Pour les Etats-Unis, complémentarité signifie en fait "renationalisation" de leur dissuasion aux fins de la seule sanctuarisation de leurs intérêts et extension de leurs systèmes antimissiles, moyennant finances, à la protection du territoire de leurs alliés.

Pour notre pays, en position de faiblesse, la complémentarité n'est qu'un accommodement qui vise à voir reconnaître, à côté de la défense antimissile, un rôle encore résiduel à nos armes nucléaires.

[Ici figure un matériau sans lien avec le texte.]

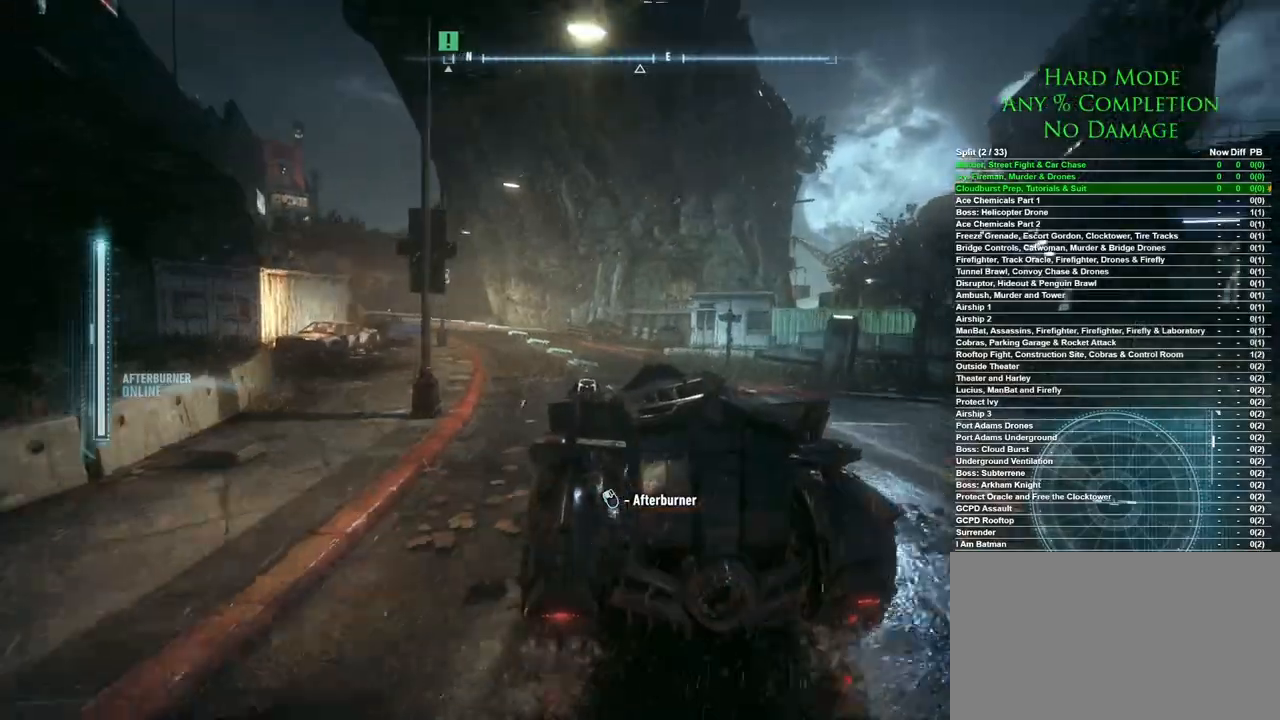
{"keys": ["w"], "mouse": [], "events": [[17, "a", "down"], [200, "a", "up"]]}
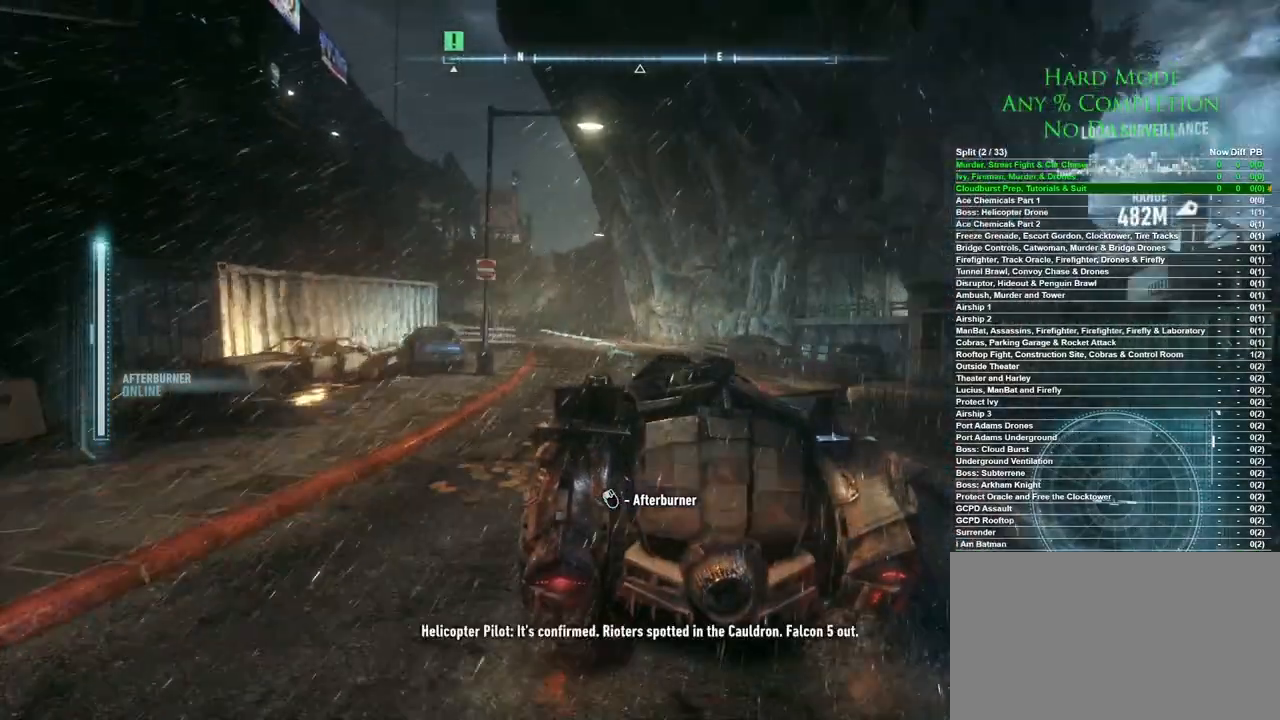
{"keys": ["w"], "mouse": [], "events": [[33, "a", "down"], [217, "a", "up"]]}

Certes, l'évolution des menaces et de leurs parades possibles justifie en partie le revirement français, néanmoins celui-ci est d'abord le produit d'un rapport de forces défavorable.

 

Pourtant, certains de nos arguments initiaux, maintenant battus en brèche, conservent leur pertinence. La défense antimissile reste un projet formidablement coûteux. La contribution des Européens se comptera en milliards d'euros et non en centaines de millions, comme le prétendent les documents de l'OTAN. Ce projet a un effet d'entraînement sur la course aux armements dans le monde.

 

Enfin, il place la France et les Européens au pied du mur s'agissant de leur autonomie technologique et militaire. Car, quel que soit le rythme de réalisation du bouclier antimissile, celui-ci, pour les Américains est d'abord une formidable machine de discipline politique, d'intégration stratégique et de vassalisation industrielle. Ce projet asséchera les rares crédits militaires mobilisables en Europe pour des recherches communes.

 

Il tarira les perspectives de programmes en coopération. Il placera l'industrie européenne de défense en situation de sous-traitance des firmes américaines. A terme, la dissuasion française n'aura alors d'autre choix qu'une inféodation dans une architecture de systèmes défensifs dominés par les Etats-Unis. Tout cela par manque d'Europe mais aussi parce que la France, par fatigue et complaisance idéologique, a renoncé, sous la présidence de Nicolas Sarkozy, à l'idée d'une Europe forte.